Alex Azar defended efforts to block young undocumented women’s access to safe, legal abortion.

Planned Parenthood Action Newsroom
Letting Bosses Control Birth Control Access

Alex Azar believes employers should be able to control a woman’s birth control options. To actually let bosses deny birth control coverage in their employee insurance plans, Alex Azar tried to weaken the ACA's birth control coverage mandate.

Newsweek
Ignoring Over-the-Counter Birth Control Prices

Without no-copay coverage, an IUD could cost more than $1,300 out-of-pocket, and birth control pills could cost up to $600 per year. Taking away birth control coverage will make it harder for millions of people to get the care they need. Forty percent of Black women ages 18-44 say they couldn’t afford more than $10 a month for birth control if they had to pay out of pocket.

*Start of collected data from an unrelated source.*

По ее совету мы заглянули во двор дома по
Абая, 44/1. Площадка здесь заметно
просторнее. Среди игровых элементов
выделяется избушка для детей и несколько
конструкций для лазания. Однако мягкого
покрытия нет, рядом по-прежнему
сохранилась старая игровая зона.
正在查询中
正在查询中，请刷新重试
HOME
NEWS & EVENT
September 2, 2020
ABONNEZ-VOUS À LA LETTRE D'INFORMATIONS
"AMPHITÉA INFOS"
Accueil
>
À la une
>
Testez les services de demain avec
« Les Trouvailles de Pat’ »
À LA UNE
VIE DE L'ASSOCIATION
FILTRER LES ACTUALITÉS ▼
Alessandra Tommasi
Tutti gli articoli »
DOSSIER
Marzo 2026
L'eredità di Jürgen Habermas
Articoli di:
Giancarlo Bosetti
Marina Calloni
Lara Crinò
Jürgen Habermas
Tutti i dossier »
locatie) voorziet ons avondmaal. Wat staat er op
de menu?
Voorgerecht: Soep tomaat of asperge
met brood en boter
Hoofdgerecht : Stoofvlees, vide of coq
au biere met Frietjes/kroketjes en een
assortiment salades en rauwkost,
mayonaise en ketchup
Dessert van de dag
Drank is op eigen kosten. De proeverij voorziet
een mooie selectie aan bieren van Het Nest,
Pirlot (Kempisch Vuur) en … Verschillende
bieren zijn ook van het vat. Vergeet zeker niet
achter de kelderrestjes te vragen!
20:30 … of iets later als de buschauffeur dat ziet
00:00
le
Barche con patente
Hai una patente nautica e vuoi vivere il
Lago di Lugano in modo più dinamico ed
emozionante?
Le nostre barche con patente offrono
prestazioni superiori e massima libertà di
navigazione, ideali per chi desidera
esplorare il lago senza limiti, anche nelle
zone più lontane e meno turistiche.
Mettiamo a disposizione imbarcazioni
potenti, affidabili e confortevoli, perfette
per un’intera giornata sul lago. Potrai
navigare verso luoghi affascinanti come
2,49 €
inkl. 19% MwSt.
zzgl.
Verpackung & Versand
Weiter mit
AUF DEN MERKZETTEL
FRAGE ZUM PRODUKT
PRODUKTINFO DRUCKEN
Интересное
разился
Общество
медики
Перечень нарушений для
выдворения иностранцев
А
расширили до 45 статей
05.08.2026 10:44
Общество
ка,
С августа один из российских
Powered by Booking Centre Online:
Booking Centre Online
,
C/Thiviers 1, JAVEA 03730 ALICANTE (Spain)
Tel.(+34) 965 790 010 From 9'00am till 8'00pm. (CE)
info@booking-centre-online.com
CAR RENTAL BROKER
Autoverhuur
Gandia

Planned Parenthood: Birth control methods & costs
Furthering What Tom Price Started

Alex Azar was the Trump-Pence administration’s second secretary of Health and Human Services (the pharma exec was confirmed on January 24, 2018). Azar got the job after Tom Price resigned amid scandal. Price’s legacy includes sabotaging ACA enrollment and making other changes to roll back the ACA. Alex Azar built on Tom Price’s legacy by reducing people's access to health care from his perch atop HHS.

None
Supreme Court Thwarts Administration’s Narrow Definition of Sex Discrimination

One of the ways that the administration has targeted LGBTQ rights was suggesting defining gender as being binary, unchangeable, and determined by one’s genitals at birth — regardless of how people identify. In October 2017, the Department of Justice determined that Title VII of the Civil Rights Act of 1964 — which prohibits sex discrimination — would no longer protect transgender people from employment discrimination. Azar did not object. On June 16, 2020, the U.S. Supreme Court ruled against the DOJ’s interpretation. The ruling protects employees from being fired or otherwise discriminated against for their gender identity, as well as for their sexual orientation.